Священник сидел внутри, понурив голову и вытирая пот со лба. Девочка бросилась ощупывать его сутану: он даже не шелохнулся. Тогда она задрала мерзкую чёрную юбку и вытащила наружу длинный, твёрдый розовый член: духовник только запрокинул назад голову, морщась и свистя сквозь зубы. Он позволил Симоне взять это чудище в рот.

Мы с сэром Эдмундом оцепенели от изумления. Восхищение приковало меня к месту. Я не знал, что предпринять, и вдруг загадочный англичанин подошёл и осторожно оттянул Симону в сторону. Затем, схватив за запястье эту личинку, он вытащил её из норы и бросил на плиты нам под ноги: подлое отродье лежало неподвижно, как мертвец, и изо рта у него сочилась на пол слюна. Мы с англичанином схватили его и отнесли в ризницу.

Он не сопротивлялся нам, но дышал тяжело; его лицо побледнело, а из расстёгнутого гульфика свисал обмякший член. Мы усадили его на высокое, роскошное кресло.

– Сеньоры, – произнёс мерзавец, – вы считаете меня лицемером?

– Отнюдь, – сказал сэр Эдмунд категорическим тоном.

Симона спросила его:

– Как тебя зовут?

– Дон Аминадо, – ответил он.

Симона влепила пощёчину этой падали в рясе. От удара у него встал. Мы раздели его; Симона села на корточки и по‑собачьи помочилась на его одежду. Потом она начала ласкать его и сосать. Я сношал Симону в задницу.

Сэр Эдмунд созерцал эту сцену с выражением hard labour[2] на лице. Он осмотрел комнату, в которой мы находились, и увидел небольшой ключ, висевший на гвозде.

– Что это за ключ? – спросил он у дона Аминадо.

По гримасе ужаса, исказившей черты священника, он догадался, что это ключ от дарохранительницы.

Несколько минут спустя англичанин вернулся с золотым ковчегом в руках, украшенным обнажёнными ангелочками, похожими на амуров.

Дон Аминадо не сводил глаз с этого сосуда Божьего, поставленного на пол; его красивое лицо идиота, морщившееся от укусов Симоны, сосавшей его член, выражало полное отчаяние.

Англичанин забаррикадировал дверь.

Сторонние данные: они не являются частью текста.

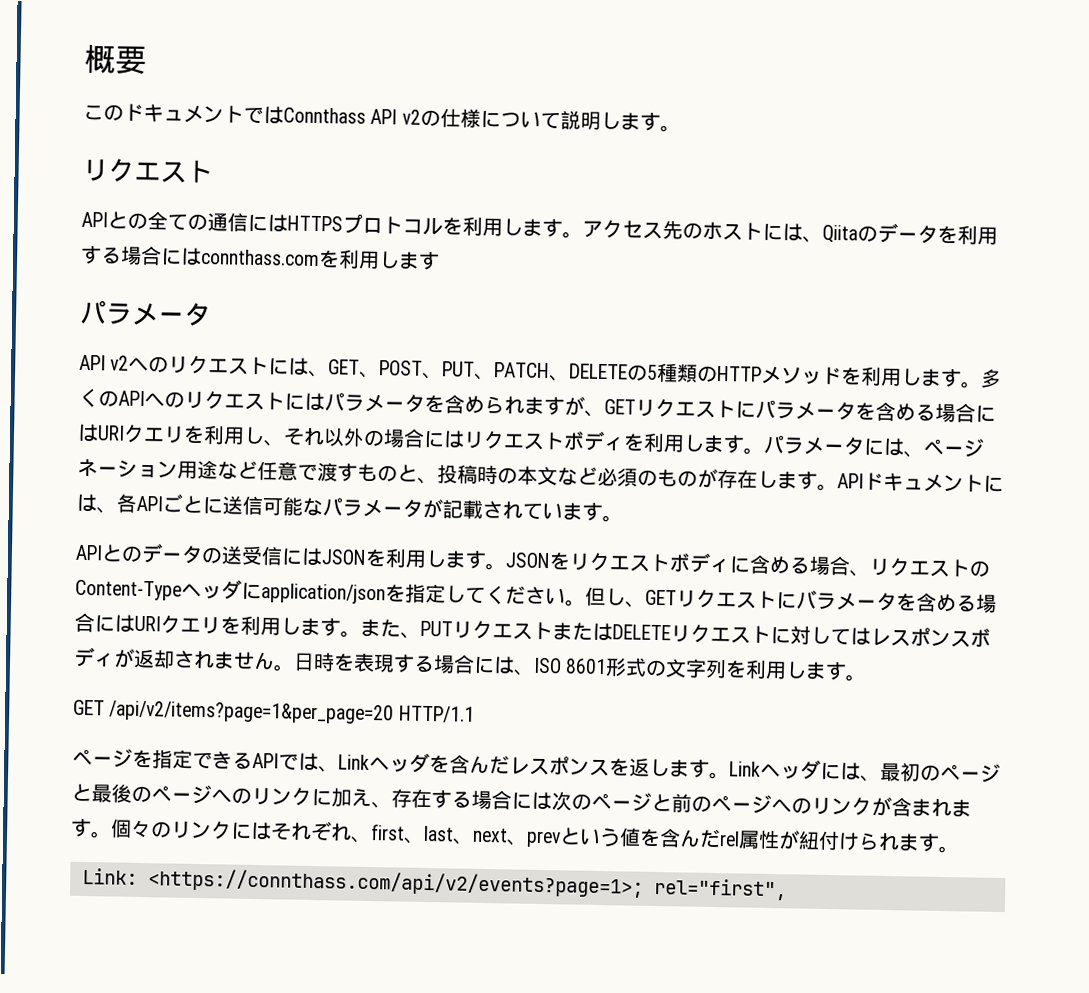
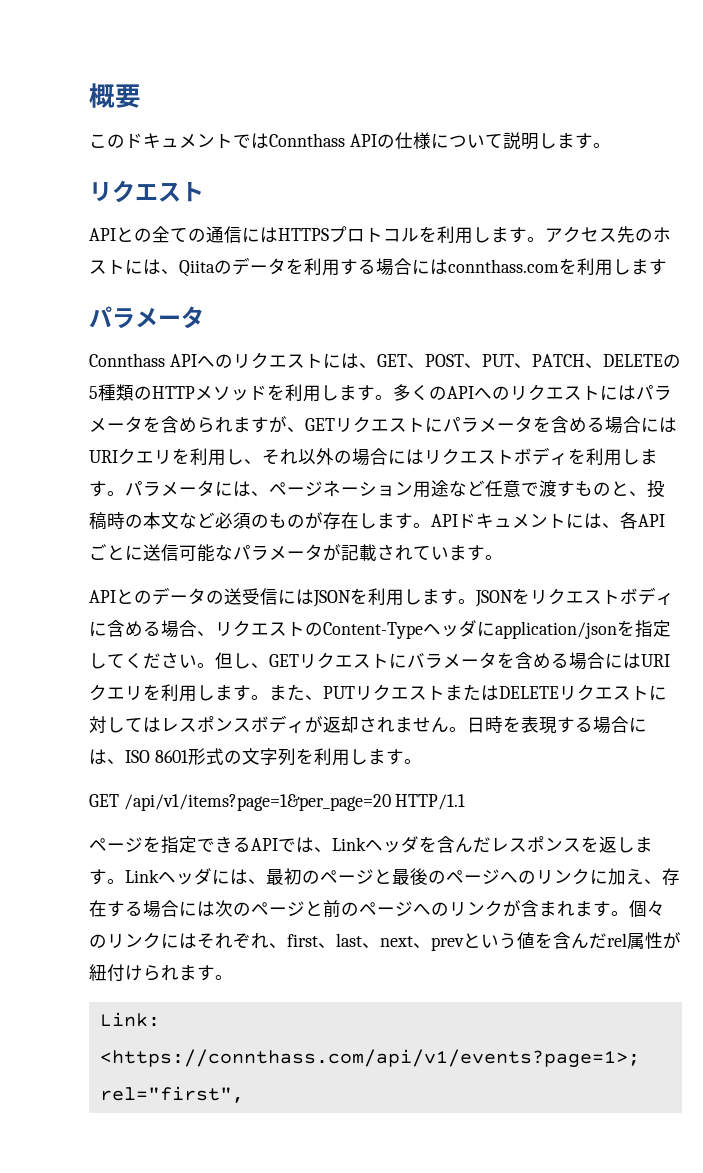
[401,109,421,125] v2 -> (377, 140) none
[79,354,130,371] API v2 -> [89,353,197,367] Connthass API
[109,700,395,725] /api/v2/items?page=1&per_page=20 -> [123,794,391,811] /api/v1/items?page=1&per_page=20
[147,868,644,898] <https://connthass.com/api/v2/events?page=1>; -> [99,1049,640,1068] <https://connthass.com/api/v1/events?page=1>;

Порывшись в шкафах, он нашёл большую церковную чашу. Он попросил нас на мгновение оставить этого негодяя.

– Посмотри, – сказал он Симоне, – вот в дароносице гостия, а вот чаша, в которую наливают вино.

– Пахнет спермой, – промолвила она, понюхав пресные хлебцы.

– Вот именно, – продолжал англичанин, – гостия, которую ты видишь, это семя Христа в виде небольшого пирожка. А вино церковники называют кровью. Они обманывают нас. Если бы это и вправду была кровь, они бы пили красное вино, а они пьют белое, прекрасно зная, что это моча.

 

Это доказательство было довольно убедительным. Симона вооружилась чашей, а я завладел ковчегом: дон Аминадо слегка подрагивал, сидя в кресле.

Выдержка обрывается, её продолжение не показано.